──────── BAGIAN DOKUMEN
Jumat, 05 Desember 2008

IMPEACHMENT


PENDAHULUAN
Pasca bergulirnya roda reformasi, berbagai kemajuan mulai terlihat di Indonesia, Tegaknya supremasi hukum (Law Enforcement) sebagai salah satu amanat reformasi juga menjadi ilham untuk menciptakan perangkat pendukung bagi terciptanya cita ideal tersebut. Dan belajar dari sejarah pemberhentian (impeachment) Presiden Abdurrahman Wahid yang oleh sebagian kalangan dinilai cacat hukum dan lebih bernuansa politis. Tentu saja masalah ini telah memunculkan perdebatan ketatanegaraan dalam kaitan dengan pengaturan masalah impeachment tersebut karena UUD 1945 tidak menyediakan aturan yang jelas tentang impeachment. Dalam sejarah Indonesia, masalah ketatanegaraan yang sama pernah muncul juga ketika Presiden Soekarno di-Impeach oleh MPRS tahun 1968.
Dalam kehidupan bermasyarakat dan bernegara pasti akan terjadi sebuah dinamika yang biasanya terwujud dalam sebuah konflik atau sengketa. Guna menyelesaikan sengketa tersebut, maka sangat perlu dibuat sebuah lembaga peradilan yang berfungsi untuk menyelesaikan segala macam permasalahan/sengketa, baik sengketa antarwarganegara, warganegara dengan intitusi negara maupun sengketa antar institusi negara.
────────────────
──────── DATA TERSEDIA
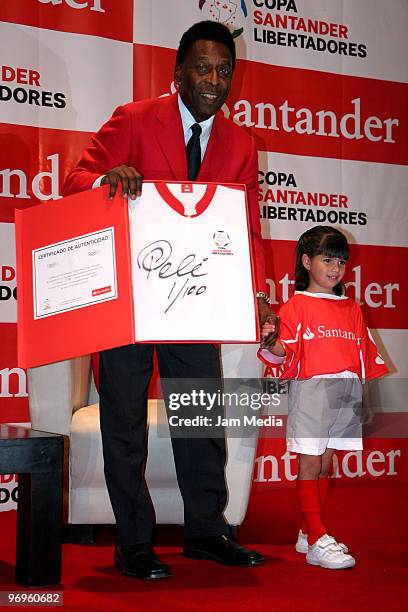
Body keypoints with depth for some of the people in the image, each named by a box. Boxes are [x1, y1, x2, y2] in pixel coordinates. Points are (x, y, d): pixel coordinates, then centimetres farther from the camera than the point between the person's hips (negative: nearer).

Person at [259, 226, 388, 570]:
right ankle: (317, 541, -3)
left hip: (347, 392, 5)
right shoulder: (296, 306, 1)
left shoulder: (351, 309, 18)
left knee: (325, 464, 9)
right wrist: (273, 344, -29)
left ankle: (309, 532, 20)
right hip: (311, 389, -5)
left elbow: (367, 353, 20)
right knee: (310, 464, -5)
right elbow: (285, 352, -8)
────────────────
■ **TUGAS ANDA**:
a: Menurut teks tentang impeachment, lembaga apa yang meng-impeach Presiden Soekarno, dan pada tahun berapa?
b: Salin ulang catatan mulai dari baris yang memuat "right wrist: (273, 344, -29)" sampai baris terakhir catatan, tetapi ubah "elbow" menjadi "siku".
Teks dan catatan ini tidak saling berhubungan.

■ **JAWABAN TIAP TUGAS**:
a: MPRS, pada tahun 1968.

b:
right wrist: (273, 344, -29)
left ankle: (309, 532, 20)
right hip: (311, 389, -5)
left siku: (367, 353, 20)
right knee: (310, 464, -5)
right siku: (285, 352, -8)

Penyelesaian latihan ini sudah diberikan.